> **The problem**
Your output should be everything below from the line containing "Datenschutzerklärung" down to the line containing "Landwirtschaft befassen.", both ends included, copied exactly, with pictures left out.

Information provided Block Start

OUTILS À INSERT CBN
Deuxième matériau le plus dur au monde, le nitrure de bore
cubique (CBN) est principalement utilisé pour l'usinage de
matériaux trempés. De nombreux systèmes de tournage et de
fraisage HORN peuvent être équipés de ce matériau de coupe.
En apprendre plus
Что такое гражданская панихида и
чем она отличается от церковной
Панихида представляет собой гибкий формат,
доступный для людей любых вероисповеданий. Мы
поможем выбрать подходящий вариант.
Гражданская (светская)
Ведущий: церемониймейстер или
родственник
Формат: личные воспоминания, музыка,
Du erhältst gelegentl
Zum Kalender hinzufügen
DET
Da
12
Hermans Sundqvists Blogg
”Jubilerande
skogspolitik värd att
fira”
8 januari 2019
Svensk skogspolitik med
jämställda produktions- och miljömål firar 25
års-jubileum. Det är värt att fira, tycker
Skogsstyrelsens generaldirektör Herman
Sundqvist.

Information provided Block End
Information provided Block Start

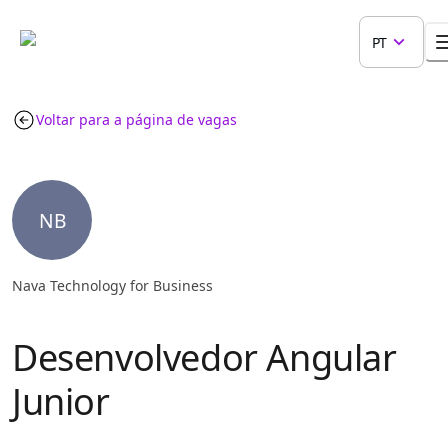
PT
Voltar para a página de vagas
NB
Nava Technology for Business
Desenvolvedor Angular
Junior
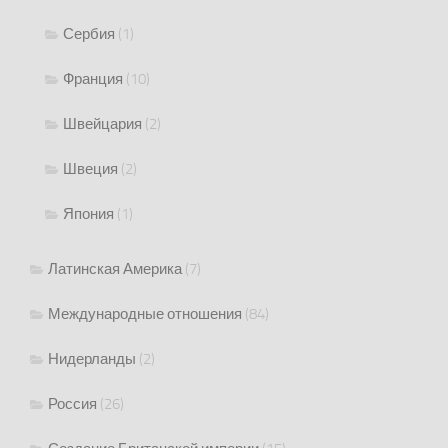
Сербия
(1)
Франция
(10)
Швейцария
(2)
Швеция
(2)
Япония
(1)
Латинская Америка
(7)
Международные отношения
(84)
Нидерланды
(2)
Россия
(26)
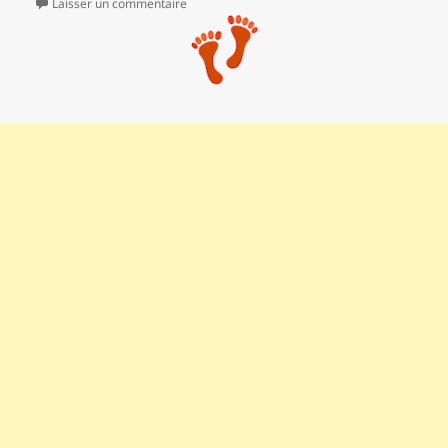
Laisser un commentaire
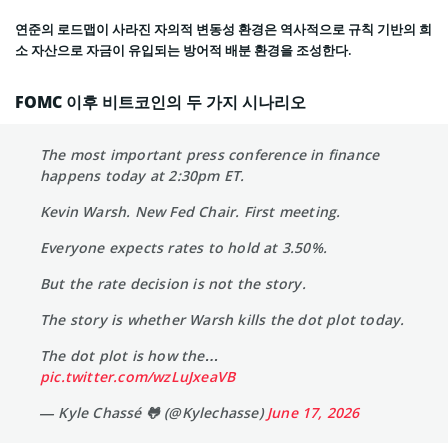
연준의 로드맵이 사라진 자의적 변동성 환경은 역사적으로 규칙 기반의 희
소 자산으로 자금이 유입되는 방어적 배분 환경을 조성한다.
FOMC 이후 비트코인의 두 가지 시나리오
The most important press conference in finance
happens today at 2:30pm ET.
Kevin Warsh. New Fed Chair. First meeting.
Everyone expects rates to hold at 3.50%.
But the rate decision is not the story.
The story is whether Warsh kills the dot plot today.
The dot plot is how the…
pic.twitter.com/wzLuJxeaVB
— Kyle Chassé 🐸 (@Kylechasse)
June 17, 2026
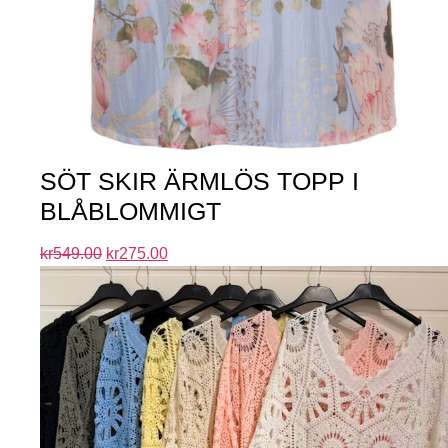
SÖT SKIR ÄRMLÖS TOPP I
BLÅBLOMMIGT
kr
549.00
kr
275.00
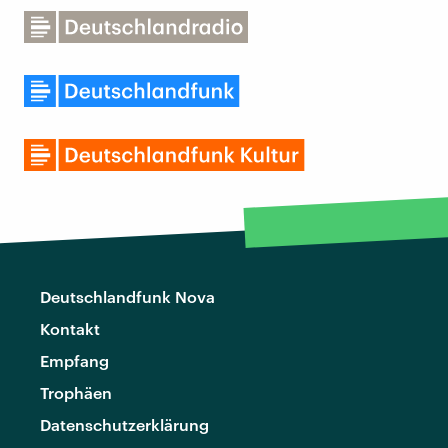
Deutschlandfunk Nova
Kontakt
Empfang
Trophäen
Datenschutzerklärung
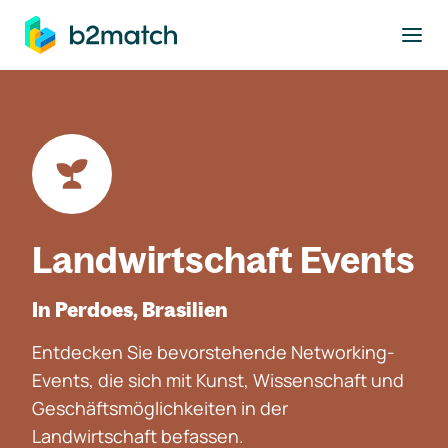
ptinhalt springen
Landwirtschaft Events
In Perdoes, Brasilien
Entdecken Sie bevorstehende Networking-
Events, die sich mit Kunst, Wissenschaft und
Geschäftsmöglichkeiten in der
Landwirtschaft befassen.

Information provided Block End

> **Result of this task**
Datenschutzerklärung
ptinhalt springen
Landwirtschaft Events
In Perdoes, Brasilien
Entdecken Sie bevorstehende Networking-
Events, die sich mit Kunst, Wissenschaft und
Geschäftsmöglichkeiten in der
Landwirtschaft befassen.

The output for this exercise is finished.